Marco Martini

Personal information
- Date of birth: 12 April 1979 (age 46)
- Place of birth: Rimini, Italy
- Height: 1.70 m (5 ft 7 in)
- Position: Forward

Team information
- Current team: Alessandria (assistant coach)

Senior career*
- Years: Team / Apps / (Gls)
- 1997–1999: Padova / 10 / (1)
- 1999: Chieti / 4 / (0)
- 1999–2000: Fano / 30 / (9)
- 2000–2004: Vis Pesaro / 97 / (9)
- 2004–2006: Sambenedettese / 51 / (15)
- 2006–2007: Pescara / 37 / (8)
- 2006: → Frosinone (loan) / 13 / (4)
- 2007–2009: Frosinone / 38 / (5)
- 2009: → Reggiana (loan) / 15 / (4)
- 2009–2010: Perugia / 27 / (6)
- 2010–2012: Alessandria / 46 / (9)
- 2012: → Pro Vercelli (loan) / 12 / (5)
- 2012–2014: Cuneo / 41 / (8)
- 2014: Santarcangelo / 6 / (1)
- 2014–2015: Vis Pesaro / 10 / (2)
- 2015–2017: Fiorita / 46 / (47)

Managerial career
- 2017–2019: Rimini (assistant)
- 2019: Rimini
- 2019–: Alessandria (assistant)
- 2020: Alessandria (caretaker)

= Marco Martini =

Italian footballer and coach

Marco Martini (born 12 April 1979) is an Italian football coach and former footballer. He is an assistant coach with Alessandria.

==Playing career==
Born in Rimini, Emilia–Romagna, Martini started his career at Veneto club Padova. He then left for Chieti, Fano and Vis Pesaro. He played 4 seasons for Vis Pesaro before signed by Sambenedettese.

In January 2006 he joined Pescara along with Nico De Lucia. On 10 January he left for Frosinone in temporary deal. He won promotion playoffs at the end of 2005–06 Serie C1.

Martini returned to Pescara on 1 July 2006. He started 24 games in 2006–07 Serie B. The team relegated with the fewest points, fewest goals (along with Crotone) and the most goals conceded. Martini was the team top-scorer with 8 goals, ahead Daniele Vantaggiato with 7.

On 6 July 2007 he returned to Frosinone. He started 21 times. He had to compete with Éder and Massimo Margiotta in the second half of the season. That season he scored 5 goals, as the team fourth scorer behind Francesco Lodi, Éder and Felice Evacuo. Martini only made handful appearances in 2008–09 Serie B, and in January 2019 left for Reggiana.
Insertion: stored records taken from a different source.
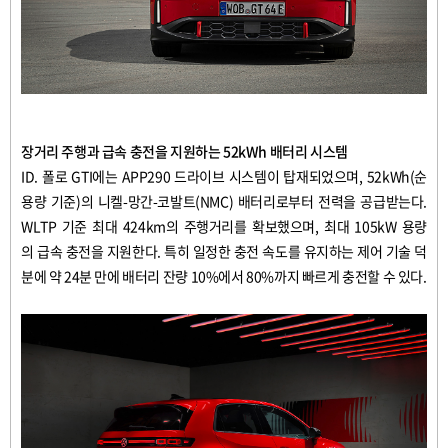
장거리
주행과
급속
충전을
지원하는
52kWh
배터리
시스템
ID.
폴로
GTI
에는
APP290
드라이브
시스템이
탑재되었으며
, 52kWh(
순
용량
기준
)
의
니켈
-
망간
-
코발트
(NMC)
배터리로부터
전력을
공급받는다
.
WLTP
기준
최대
424km
의
주행거리를
확보했으며
,
최대
105kW
용량
의
급속
충전을
지원한다
.
특히
일정한
충전
속도를
유지하는
제어
기술
덕
분에
약
24
분
만에
배터리
잔량
10%
에서
80%
까지
빠르게
충전할
수
있다
.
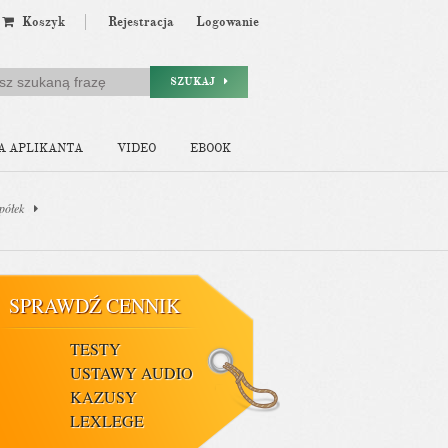
Koszyk
Rejestracja
Logowanie
SZUKAJ
A APLIKANTA
VIDEO
EBOOK
spółek
SPRAWDŹ CENNIK
TESTY
USTAWY AUDIO
KAZUSY
LEXLEGE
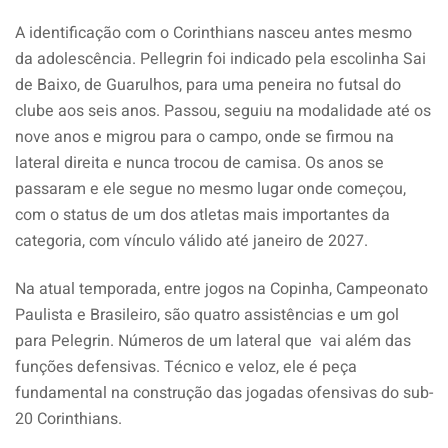
A identificação com o Corinthians nasceu antes mesmo
da adolescência. Pellegrin foi indicado pela escolinha Sai
de Baixo, de Guarulhos, para uma peneira no futsal do
clube aos seis anos. Passou, seguiu na modalidade até os
nove anos e migrou para o campo, onde se firmou na
lateral direita e nunca trocou de camisa. Os anos se
passaram e ele segue no mesmo lugar onde começou,
com o status de um dos atletas mais importantes da
categoria, com vínculo válido até janeiro de 2027.
Na atual temporada, entre jogos na Copinha, Campeonato
Paulista e Brasileiro, são quatro assistências e um gol
para Pelegrin. Números de um lateral que vai além das
funções defensivas. Técnico e veloz, ele é peça
fundamental na construção das jogadas ofensivas do sub-
20 Corinthians.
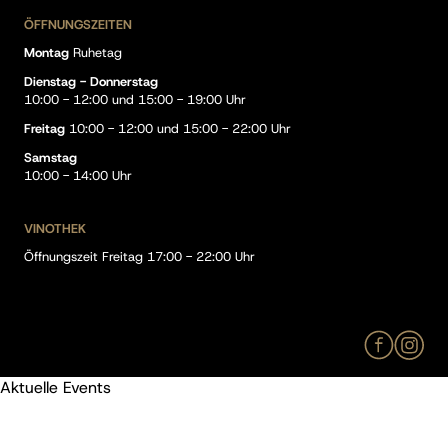
ÖFFNUNGSZEITEN
Montag
Ruhetag
Dienstag - Donnerstag
10:00 - 12:00 und 15:00 - 19:00 Uhr
Freitag
10:00 - 12:00 und 15:00 - 22:00 Uhr
Samstag
10:00 - 14:00 Uhr
VINOTHEK
Öffnungszeit Freitag 17:00 - 22:00 Uhr
Aktuelle Events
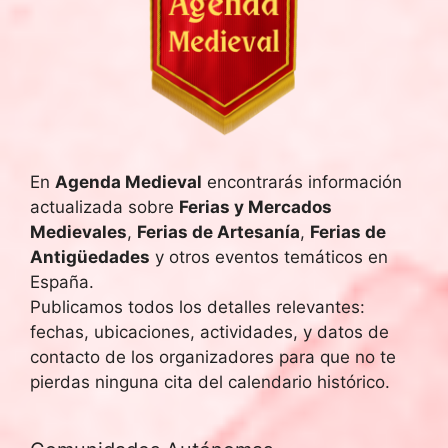
c
h
a
.
En
Agenda Medieval
encontrarás información
actualizada sobre
Ferias y Mercados
Medievales
,
Ferias de Artesanía
,
Ferias de
Antigüedades
y otros eventos temáticos en
España.
Publicamos todos los detalles relevantes:
fechas, ubicaciones, actividades, y datos de
contacto de los organizadores para que no te
pierdas ninguna cita del calendario histórico.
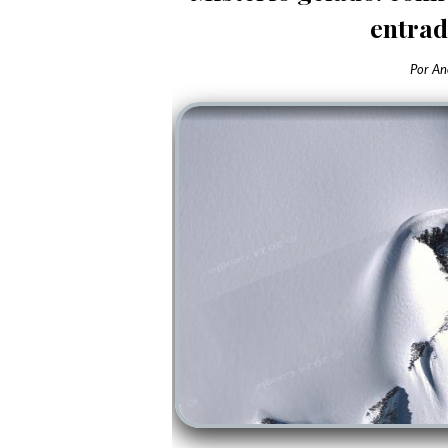
entrad
Por
An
In August 2009 he left for Perugia along with Massimo Perra. After the bankrupt of Perugia, he joined Alessandria in July 2010. He renewed his contract in July 2011.

In January 2012 he was signed by Pro Vercelli in temporary deal with Stefano Santoni moved to opposite direction. On 23 August 2012 he left for Cuneo. On 31 January 2014 he terminated his contract with Cuneo and left for Santarcangelo.

==Coaching career==
From 2017 he served as an assistant coach with Rimini.

On 17 June 2019, he was hired as an assistant coach by Alessandria. On 19 January 2020, Cristiano Scazzola was dismissed as head coach and Martini served as a caretaker for a 1–0 victory in Serie C against Gozzano on 22 January 2020. On 24 January 2020, Alessandria hired new head coach, Angelo Gregucci, finishing Martini's caretaker stint.